[[ Source data open ]]

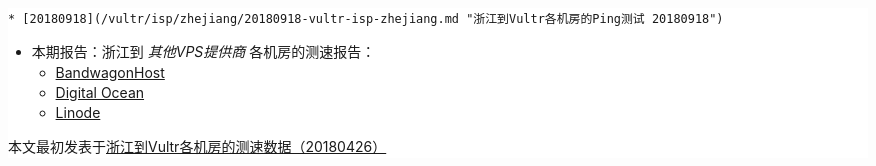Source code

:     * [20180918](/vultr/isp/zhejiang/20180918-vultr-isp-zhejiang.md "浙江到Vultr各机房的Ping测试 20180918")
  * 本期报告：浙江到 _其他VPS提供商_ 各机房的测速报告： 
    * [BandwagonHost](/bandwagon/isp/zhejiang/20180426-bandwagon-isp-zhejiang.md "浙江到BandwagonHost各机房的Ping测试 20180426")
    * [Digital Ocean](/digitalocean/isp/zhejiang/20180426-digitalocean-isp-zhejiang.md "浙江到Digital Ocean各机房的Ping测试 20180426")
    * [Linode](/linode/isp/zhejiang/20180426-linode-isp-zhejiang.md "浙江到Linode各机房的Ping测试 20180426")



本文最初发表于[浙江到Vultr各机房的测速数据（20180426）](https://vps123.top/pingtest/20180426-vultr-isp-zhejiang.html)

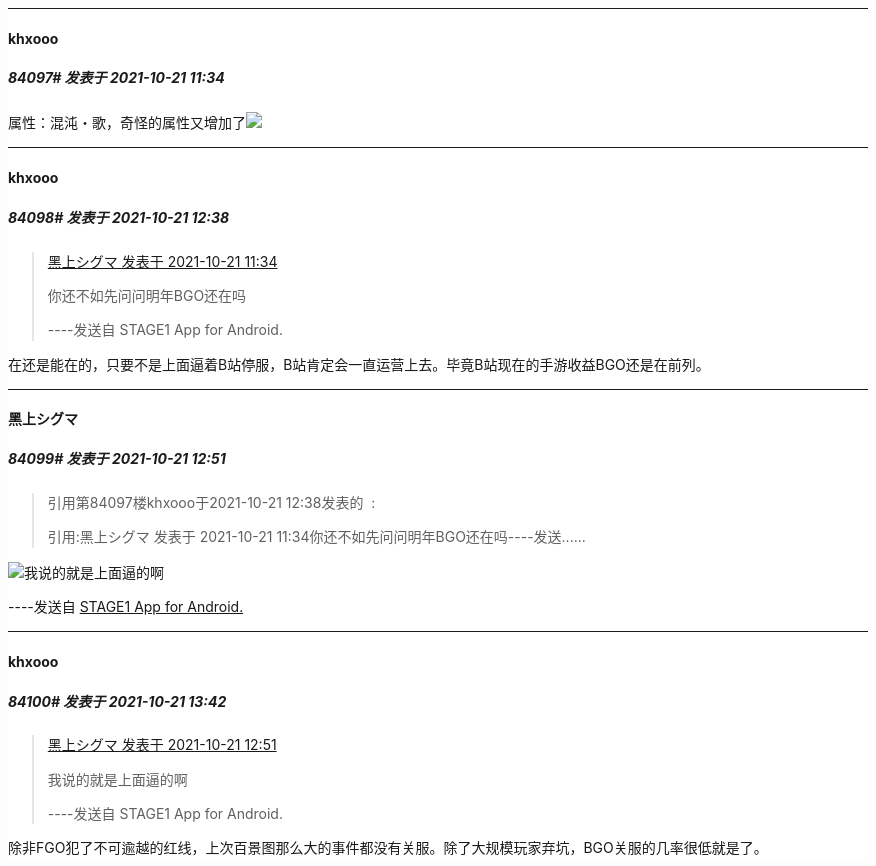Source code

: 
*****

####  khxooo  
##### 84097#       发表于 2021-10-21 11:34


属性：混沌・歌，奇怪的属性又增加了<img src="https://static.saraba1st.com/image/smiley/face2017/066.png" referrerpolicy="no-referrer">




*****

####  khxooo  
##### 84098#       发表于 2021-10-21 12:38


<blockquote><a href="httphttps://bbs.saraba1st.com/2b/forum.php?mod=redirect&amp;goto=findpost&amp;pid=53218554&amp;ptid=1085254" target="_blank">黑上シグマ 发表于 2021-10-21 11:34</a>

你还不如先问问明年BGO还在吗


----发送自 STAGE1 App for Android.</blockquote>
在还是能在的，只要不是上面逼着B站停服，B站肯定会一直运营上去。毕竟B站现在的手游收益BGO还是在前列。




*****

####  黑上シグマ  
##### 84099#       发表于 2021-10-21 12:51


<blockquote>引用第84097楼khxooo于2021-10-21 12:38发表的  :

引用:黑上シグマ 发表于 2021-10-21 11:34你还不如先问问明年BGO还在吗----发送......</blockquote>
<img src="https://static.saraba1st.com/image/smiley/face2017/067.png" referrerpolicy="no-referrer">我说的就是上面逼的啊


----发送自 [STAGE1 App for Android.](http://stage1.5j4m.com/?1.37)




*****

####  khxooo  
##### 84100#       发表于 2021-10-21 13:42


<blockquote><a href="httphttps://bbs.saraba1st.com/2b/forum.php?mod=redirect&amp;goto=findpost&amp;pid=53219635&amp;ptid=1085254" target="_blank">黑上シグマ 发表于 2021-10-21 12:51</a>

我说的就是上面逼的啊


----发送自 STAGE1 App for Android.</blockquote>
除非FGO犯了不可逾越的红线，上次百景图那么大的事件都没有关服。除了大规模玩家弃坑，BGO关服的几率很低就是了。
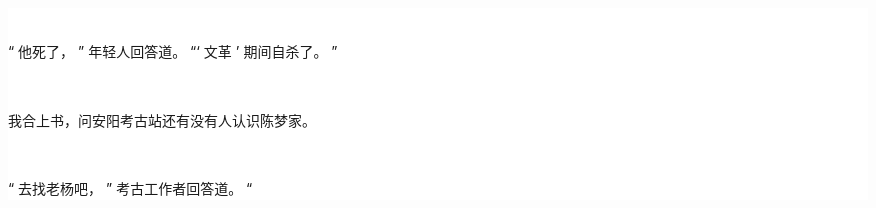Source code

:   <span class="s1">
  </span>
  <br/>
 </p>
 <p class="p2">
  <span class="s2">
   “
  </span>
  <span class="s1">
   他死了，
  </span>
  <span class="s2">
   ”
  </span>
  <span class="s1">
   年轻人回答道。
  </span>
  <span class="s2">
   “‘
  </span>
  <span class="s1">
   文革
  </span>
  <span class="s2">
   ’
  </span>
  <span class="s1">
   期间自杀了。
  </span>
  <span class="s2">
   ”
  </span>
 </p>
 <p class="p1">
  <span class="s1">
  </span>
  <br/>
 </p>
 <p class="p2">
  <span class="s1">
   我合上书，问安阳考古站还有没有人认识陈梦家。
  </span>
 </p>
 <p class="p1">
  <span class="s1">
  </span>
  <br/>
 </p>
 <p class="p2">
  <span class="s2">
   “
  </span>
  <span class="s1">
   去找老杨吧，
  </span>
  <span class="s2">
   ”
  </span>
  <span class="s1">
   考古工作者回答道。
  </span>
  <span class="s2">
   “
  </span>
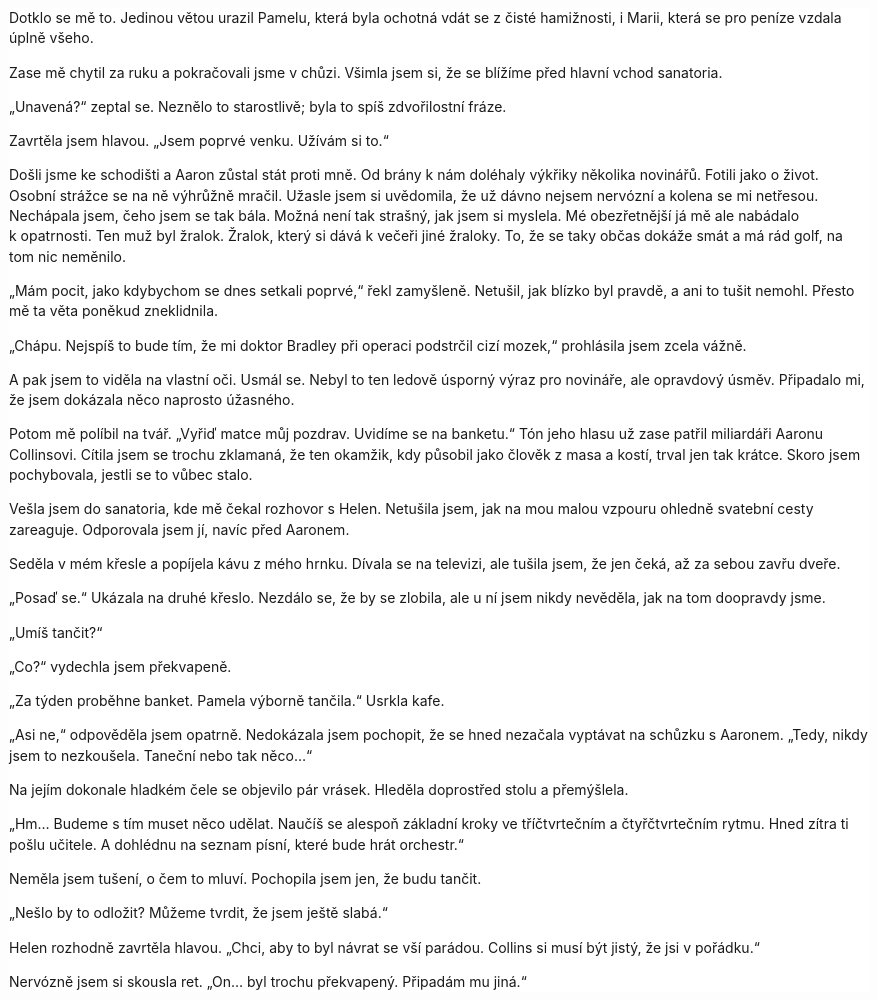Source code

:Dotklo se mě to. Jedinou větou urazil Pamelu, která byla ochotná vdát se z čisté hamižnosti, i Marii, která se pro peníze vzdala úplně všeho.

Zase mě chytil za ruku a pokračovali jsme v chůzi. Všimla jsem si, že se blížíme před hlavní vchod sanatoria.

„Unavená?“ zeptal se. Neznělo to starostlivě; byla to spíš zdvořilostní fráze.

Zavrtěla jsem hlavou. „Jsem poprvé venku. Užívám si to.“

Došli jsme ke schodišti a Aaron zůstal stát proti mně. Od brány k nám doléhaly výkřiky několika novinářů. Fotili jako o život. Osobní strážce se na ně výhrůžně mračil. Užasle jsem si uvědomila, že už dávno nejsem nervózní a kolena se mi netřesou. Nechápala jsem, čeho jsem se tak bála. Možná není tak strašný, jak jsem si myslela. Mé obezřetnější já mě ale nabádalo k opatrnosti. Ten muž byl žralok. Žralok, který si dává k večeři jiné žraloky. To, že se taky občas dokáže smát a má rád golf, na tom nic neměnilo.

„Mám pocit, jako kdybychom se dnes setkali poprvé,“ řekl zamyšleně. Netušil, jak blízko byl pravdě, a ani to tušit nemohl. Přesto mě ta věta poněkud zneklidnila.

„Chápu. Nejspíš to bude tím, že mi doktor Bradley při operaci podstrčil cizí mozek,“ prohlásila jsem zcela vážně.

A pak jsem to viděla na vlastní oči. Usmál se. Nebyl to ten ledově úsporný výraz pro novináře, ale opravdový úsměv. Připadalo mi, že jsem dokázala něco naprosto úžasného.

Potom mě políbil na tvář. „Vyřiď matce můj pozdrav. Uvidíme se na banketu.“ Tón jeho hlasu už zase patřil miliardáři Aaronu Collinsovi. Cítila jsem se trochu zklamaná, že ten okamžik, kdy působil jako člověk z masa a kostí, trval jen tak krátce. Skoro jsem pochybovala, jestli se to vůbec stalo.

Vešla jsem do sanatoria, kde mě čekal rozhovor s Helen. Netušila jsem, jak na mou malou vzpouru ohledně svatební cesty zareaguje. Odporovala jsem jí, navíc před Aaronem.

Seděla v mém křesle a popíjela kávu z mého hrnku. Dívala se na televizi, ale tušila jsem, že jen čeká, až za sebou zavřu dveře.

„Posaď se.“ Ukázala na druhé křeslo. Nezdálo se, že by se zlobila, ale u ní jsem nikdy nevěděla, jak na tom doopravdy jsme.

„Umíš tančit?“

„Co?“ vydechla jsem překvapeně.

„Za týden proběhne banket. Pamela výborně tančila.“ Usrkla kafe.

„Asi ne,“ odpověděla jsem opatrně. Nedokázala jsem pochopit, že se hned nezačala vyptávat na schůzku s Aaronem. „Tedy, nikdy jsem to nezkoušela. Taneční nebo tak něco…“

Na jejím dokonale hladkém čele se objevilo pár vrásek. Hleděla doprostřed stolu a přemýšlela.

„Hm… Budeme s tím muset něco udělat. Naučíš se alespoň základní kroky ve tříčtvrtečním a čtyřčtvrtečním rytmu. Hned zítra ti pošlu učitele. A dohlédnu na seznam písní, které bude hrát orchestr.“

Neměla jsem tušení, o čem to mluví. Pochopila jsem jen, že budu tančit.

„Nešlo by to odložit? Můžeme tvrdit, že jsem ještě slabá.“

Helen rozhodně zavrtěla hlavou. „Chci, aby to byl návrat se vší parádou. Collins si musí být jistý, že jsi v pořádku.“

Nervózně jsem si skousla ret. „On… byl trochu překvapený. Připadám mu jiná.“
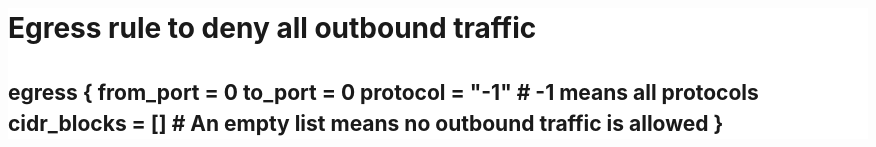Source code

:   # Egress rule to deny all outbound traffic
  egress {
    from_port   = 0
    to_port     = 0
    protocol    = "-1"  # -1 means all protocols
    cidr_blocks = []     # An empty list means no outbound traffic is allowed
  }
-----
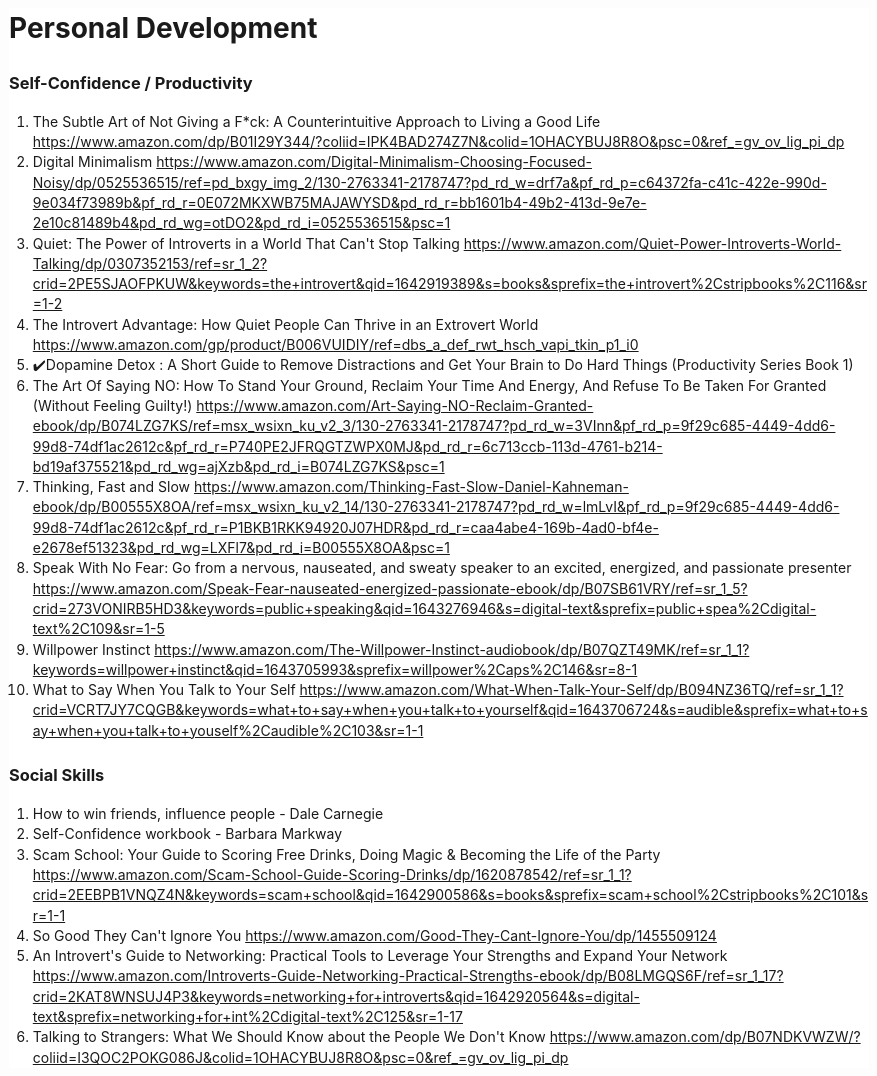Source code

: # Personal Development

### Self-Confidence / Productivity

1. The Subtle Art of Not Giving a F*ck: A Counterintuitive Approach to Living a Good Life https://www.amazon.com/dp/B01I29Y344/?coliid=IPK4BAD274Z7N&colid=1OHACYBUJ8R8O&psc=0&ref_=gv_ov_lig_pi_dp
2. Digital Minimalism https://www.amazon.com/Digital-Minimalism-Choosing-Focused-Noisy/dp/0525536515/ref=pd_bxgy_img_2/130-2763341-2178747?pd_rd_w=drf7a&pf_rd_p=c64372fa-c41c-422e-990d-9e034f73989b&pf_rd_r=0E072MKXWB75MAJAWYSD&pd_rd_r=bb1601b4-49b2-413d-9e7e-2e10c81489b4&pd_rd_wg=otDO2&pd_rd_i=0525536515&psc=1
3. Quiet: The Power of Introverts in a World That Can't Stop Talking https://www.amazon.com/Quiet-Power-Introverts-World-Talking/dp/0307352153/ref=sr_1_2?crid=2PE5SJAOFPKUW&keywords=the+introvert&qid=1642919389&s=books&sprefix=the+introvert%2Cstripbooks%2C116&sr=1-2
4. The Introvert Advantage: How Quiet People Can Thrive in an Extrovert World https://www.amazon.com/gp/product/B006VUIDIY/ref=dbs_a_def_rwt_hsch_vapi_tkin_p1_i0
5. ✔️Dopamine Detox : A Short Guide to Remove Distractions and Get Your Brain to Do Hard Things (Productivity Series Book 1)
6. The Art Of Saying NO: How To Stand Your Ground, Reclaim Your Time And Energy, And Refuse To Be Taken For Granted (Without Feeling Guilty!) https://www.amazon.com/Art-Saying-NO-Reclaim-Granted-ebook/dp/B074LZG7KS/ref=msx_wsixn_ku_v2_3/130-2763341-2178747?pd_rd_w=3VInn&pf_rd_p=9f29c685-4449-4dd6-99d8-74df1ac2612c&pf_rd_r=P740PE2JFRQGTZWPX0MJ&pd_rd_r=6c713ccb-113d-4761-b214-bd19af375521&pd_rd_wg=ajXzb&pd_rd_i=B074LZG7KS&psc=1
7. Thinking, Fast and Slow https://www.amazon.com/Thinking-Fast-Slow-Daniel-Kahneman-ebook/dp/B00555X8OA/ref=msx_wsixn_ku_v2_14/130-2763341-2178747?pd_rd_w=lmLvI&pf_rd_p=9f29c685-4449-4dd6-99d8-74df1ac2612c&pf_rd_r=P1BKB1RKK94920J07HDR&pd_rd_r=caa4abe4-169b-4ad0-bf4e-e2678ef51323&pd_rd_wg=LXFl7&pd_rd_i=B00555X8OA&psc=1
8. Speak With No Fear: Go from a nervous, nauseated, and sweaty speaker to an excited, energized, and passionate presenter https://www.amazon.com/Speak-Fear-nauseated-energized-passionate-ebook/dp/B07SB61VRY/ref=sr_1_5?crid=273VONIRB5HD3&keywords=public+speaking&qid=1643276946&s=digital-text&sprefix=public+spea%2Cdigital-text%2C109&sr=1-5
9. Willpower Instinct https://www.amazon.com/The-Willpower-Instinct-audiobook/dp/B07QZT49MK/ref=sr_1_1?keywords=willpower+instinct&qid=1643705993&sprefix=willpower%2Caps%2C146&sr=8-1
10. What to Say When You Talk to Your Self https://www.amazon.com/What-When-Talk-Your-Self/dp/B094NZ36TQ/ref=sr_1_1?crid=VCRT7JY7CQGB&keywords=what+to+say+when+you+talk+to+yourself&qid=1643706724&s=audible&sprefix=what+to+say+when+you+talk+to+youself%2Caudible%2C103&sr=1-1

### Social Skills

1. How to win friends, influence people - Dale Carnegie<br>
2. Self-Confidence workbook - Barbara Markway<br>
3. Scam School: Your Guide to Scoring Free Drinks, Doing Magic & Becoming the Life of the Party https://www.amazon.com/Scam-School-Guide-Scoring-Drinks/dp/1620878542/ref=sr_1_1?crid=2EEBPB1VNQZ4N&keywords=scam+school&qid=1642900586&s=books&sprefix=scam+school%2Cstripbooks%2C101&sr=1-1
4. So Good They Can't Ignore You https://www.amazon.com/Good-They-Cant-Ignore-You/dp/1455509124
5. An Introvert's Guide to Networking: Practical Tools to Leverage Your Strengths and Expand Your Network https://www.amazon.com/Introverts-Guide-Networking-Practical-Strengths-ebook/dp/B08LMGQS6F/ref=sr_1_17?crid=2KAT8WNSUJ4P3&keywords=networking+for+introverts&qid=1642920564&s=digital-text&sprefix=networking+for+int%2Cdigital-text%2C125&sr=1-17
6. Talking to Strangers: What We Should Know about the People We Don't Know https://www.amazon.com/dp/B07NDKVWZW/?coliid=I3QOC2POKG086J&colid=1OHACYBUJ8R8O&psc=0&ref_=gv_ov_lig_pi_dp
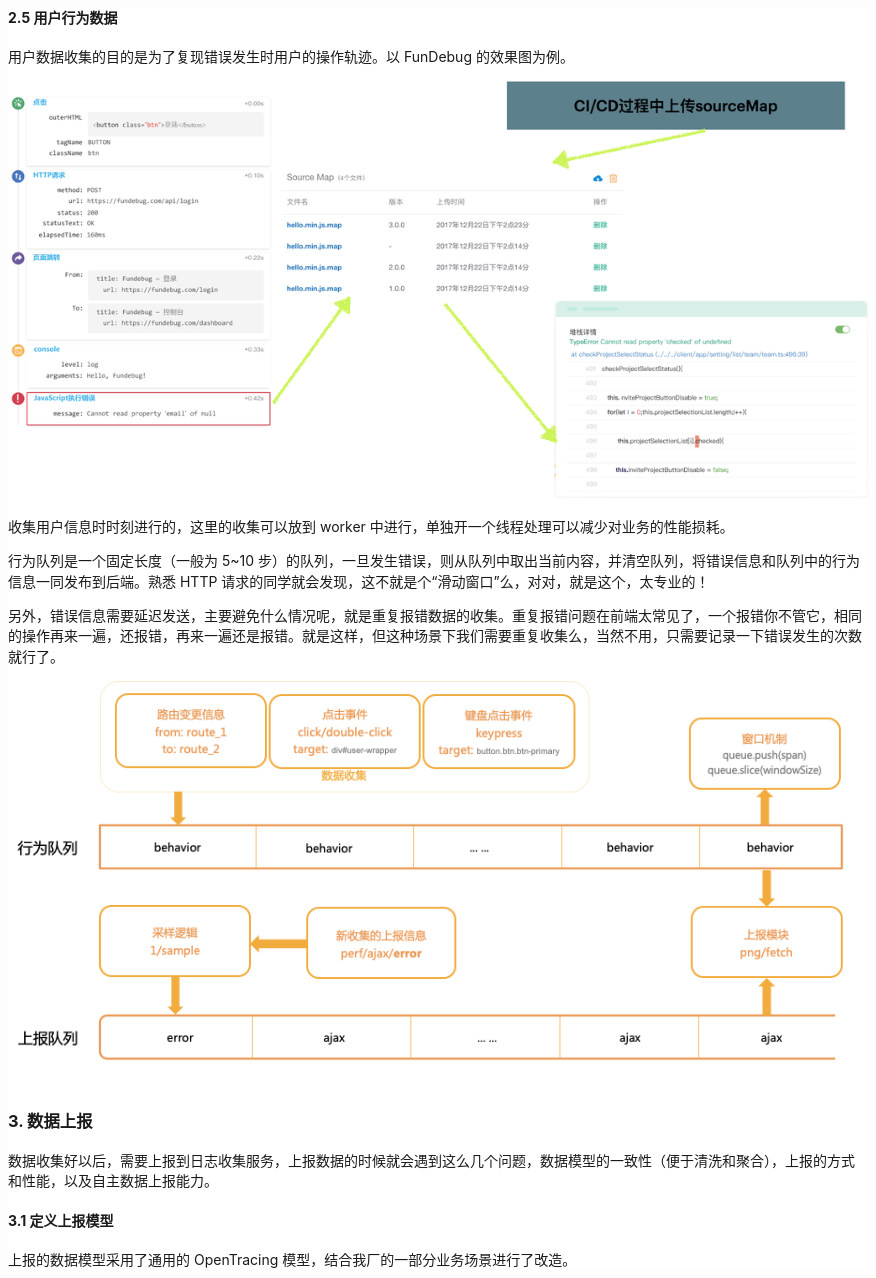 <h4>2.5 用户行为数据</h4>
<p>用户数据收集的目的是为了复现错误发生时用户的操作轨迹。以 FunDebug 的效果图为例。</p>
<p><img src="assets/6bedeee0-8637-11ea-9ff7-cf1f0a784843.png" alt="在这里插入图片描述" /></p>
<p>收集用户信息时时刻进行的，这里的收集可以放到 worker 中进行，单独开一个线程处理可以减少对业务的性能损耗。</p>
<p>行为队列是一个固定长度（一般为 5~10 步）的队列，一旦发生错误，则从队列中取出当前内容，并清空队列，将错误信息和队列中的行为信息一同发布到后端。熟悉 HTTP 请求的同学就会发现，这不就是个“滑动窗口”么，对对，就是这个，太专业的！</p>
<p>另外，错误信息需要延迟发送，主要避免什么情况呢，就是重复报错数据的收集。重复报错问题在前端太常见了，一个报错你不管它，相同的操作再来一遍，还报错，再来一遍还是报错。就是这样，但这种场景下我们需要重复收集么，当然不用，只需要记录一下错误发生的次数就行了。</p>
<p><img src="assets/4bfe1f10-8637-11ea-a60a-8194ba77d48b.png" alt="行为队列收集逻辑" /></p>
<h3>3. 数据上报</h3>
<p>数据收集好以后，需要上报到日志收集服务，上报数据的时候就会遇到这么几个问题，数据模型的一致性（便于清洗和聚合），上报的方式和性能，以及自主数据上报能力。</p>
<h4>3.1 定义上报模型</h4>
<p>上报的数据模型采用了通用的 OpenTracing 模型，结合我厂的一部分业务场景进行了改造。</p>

[[ Source data closed ]]

Please put the lines from the one containing "vzdala úplně všeho." up to and including the one containing "A pak jsem to" into a Markdown table with the columns Row and Line, leaving out blank lines.

## Solution for this problem
| Row | Line |
|---|---|
| 1 | :Dotklo se mě to. Jedinou větou urazil Pamelu, která byla ochotná vdát se z čisté hamižnosti, i Marii, která se pro peníze vzdala úplně všeho. |
| 2 | Zase mě chytil za ruku a pokračovali jsme v chůzi. Všimla jsem si, že se blížíme před hlavní vchod sanatoria. |
| 3 | „Unavená?“ zeptal se. Neznělo to starostlivě; byla to spíš zdvořilostní fráze. |
| 4 | Zavrtěla jsem hlavou. „Jsem poprvé venku. Užívám si to.“ |
| 5 | Došli jsme ke schodišti a Aaron zůstal stát proti mně. Od brány k nám doléhaly výkřiky několika novinářů. Fotili jako o život. Osobní strážce se na ně výhrůžně mračil. Užasle jsem si uvědomila, že už dávno nejsem nervózní a kolena se mi netřesou. Nechápala jsem, čeho jsem se tak bála. Možná není tak strašný, jak jsem si myslela. Mé obezřetnější já mě ale nabádalo k opatrnosti. Ten muž byl žralok. Žralok, který si dává k večeři jiné žraloky. To, že se taky občas dokáže smát a má rád golf, na tom nic neměnilo. |
| 6 | „Mám pocit, jako kdybychom se dnes setkali poprvé,“ řekl zamyšleně. Netušil, jak blízko byl pravdě, a ani to tušit nemohl. Přesto mě ta věta poněkud zneklidnila. |
| 7 | „Chápu. Nejspíš to bude tím, že mi doktor Bradley při operaci podstrčil cizí mozek,“ prohlásila jsem zcela vážně. |
| 8 | A pak jsem to viděla na vlastní oči. Usmál se. Nebyl to ten ledově úsporný výraz pro novináře, ale opravdový úsměv. Připadalo mi, že jsem dokázala něco naprosto úžasného. |